The reason the number is so high is due to the sheer amount of options available to some classes. The fifth edition of Dungeons & Dragons has selectable character choices at a point from level one to three, depending on the class, which determines the character's abilities going forward. An example of this would be a cleric choosing their specific domain at level one, which changes what kind of spells and powers they would gain access to for the remainder of their journey to level twenty. There are also classes that don't make their choice until level three, such as the rogue choosing between becoming an arcane trickster, an assassin, or a thief.
The formula above doesn't take into account other factors, such as stats, skills, feats, or starting equipment selections, which would bump the number up by a few more trillions.
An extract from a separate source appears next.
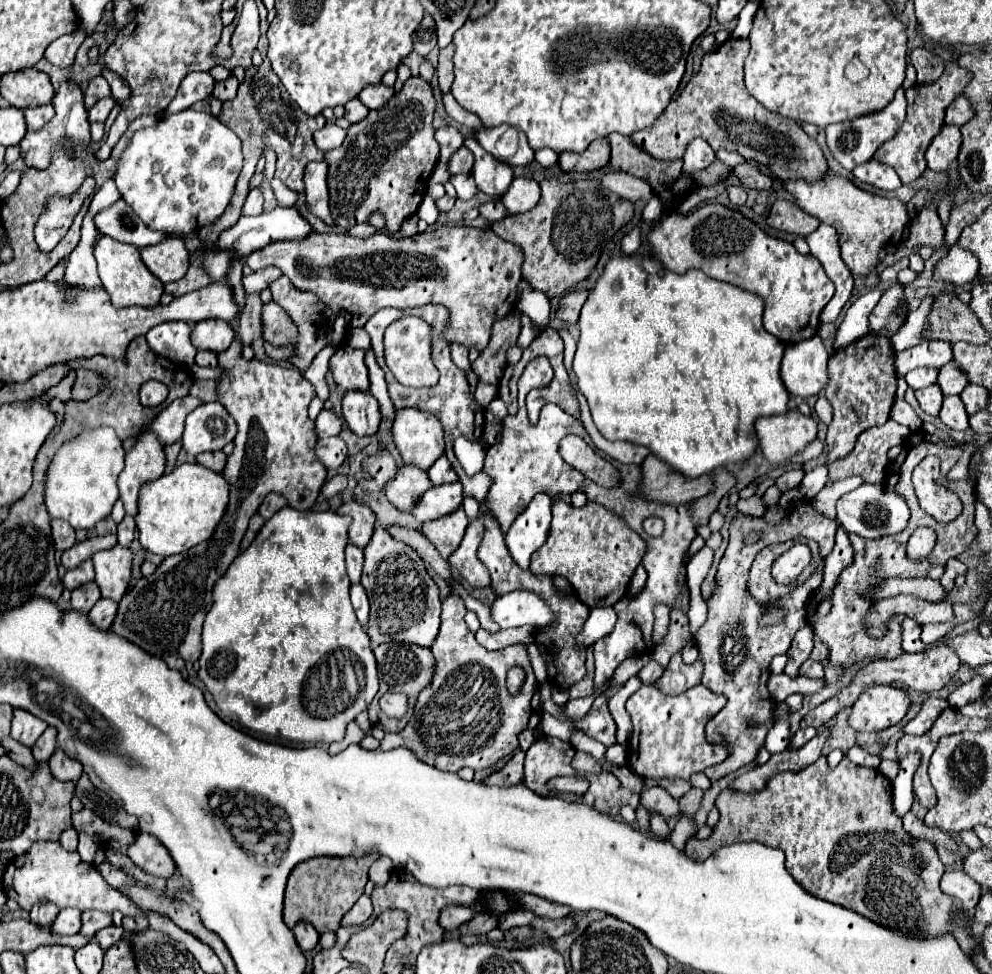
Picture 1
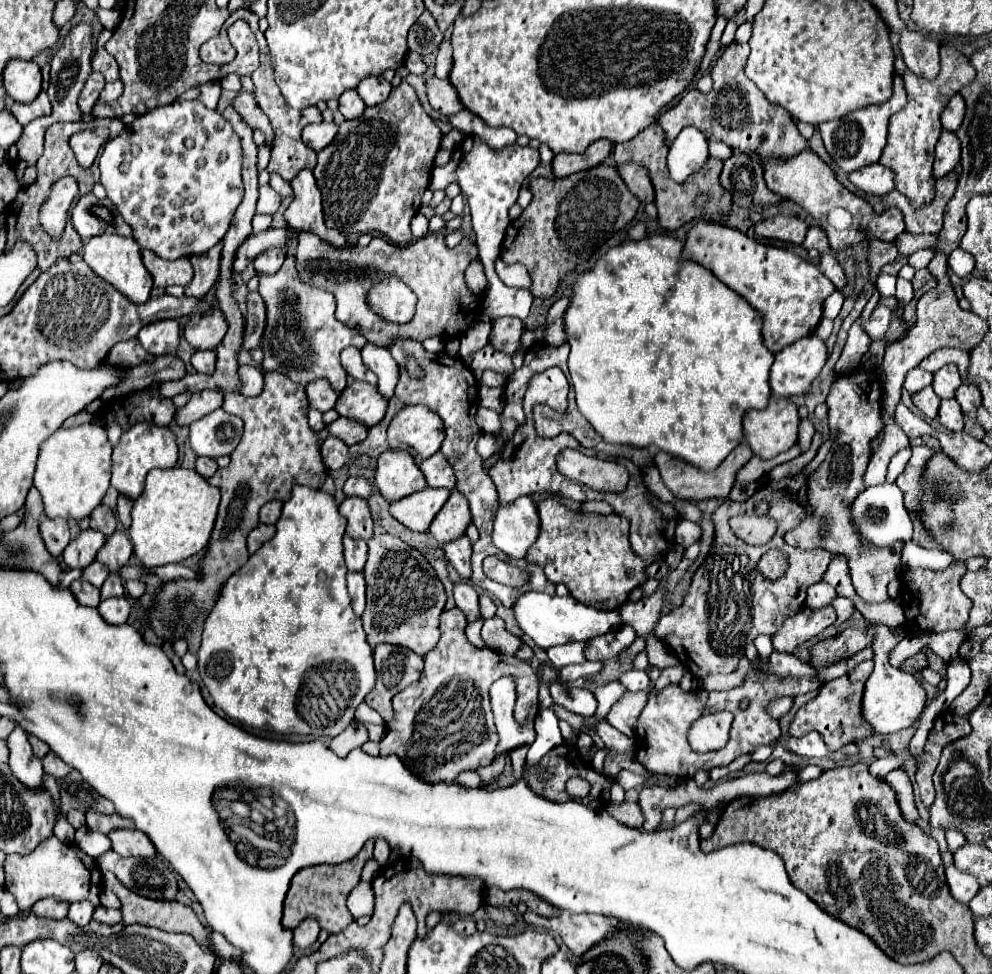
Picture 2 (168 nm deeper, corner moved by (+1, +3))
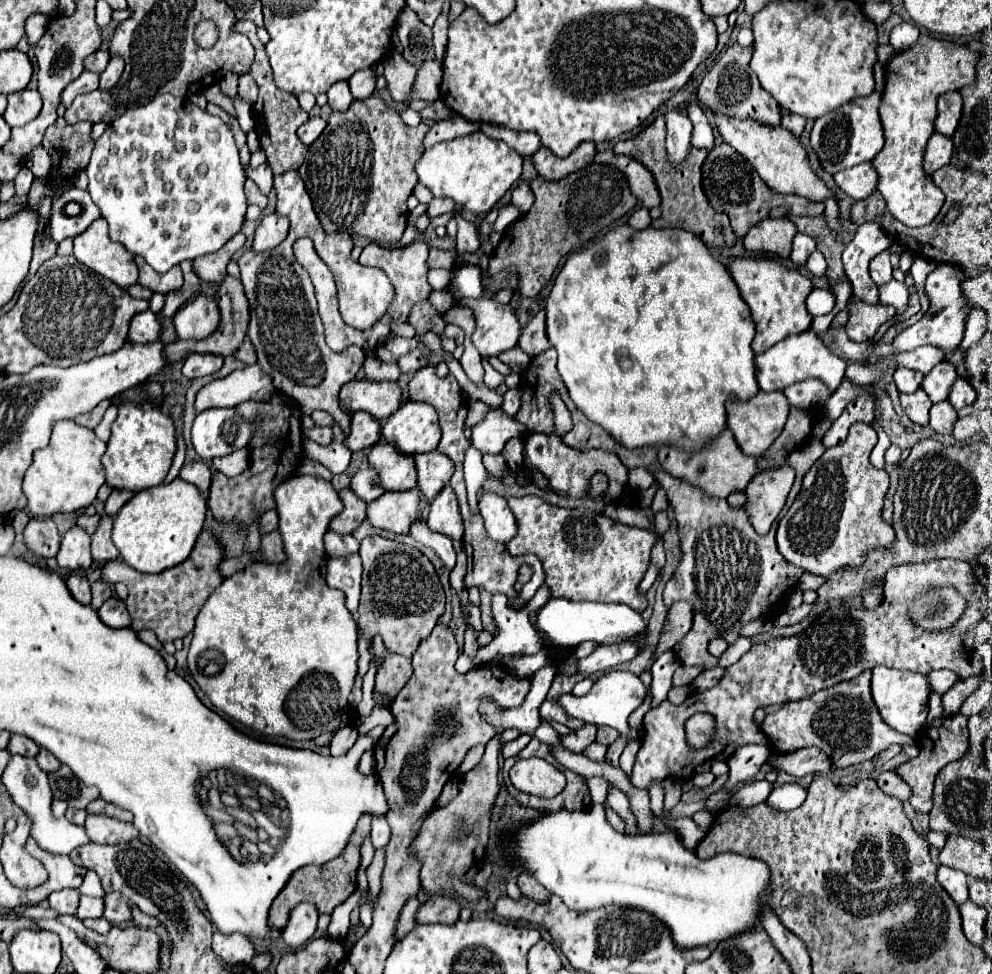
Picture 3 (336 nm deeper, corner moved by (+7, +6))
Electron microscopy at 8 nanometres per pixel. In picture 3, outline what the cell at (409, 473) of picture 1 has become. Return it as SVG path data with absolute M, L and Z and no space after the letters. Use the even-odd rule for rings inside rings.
M376 443L368 453L368 463L378 473L378 483L384 491L408 491L418 487L414 457L408 457L390 443Z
The formula also doesn't take into account the playable races, classes, and subclasses from the other books, including Xanathar's Guide to Everything.
The fifth edition of Dungeons & Dragons offers a lot more options for lower level characters than earlier editions of the game, as the designers realized that most campaigns generally don't reach level twenty. It's for this reason that so many classes receive most of their customizable options at lower levels than they did before, unlike the third or fourth editions, which didn't give you access to prestige classes/paragon paths until later on. It's due to all of these archetype/subclass options that the potential character list is so high, as the current edition of Dungeons & Dragons offers more options for the base classes than ever before.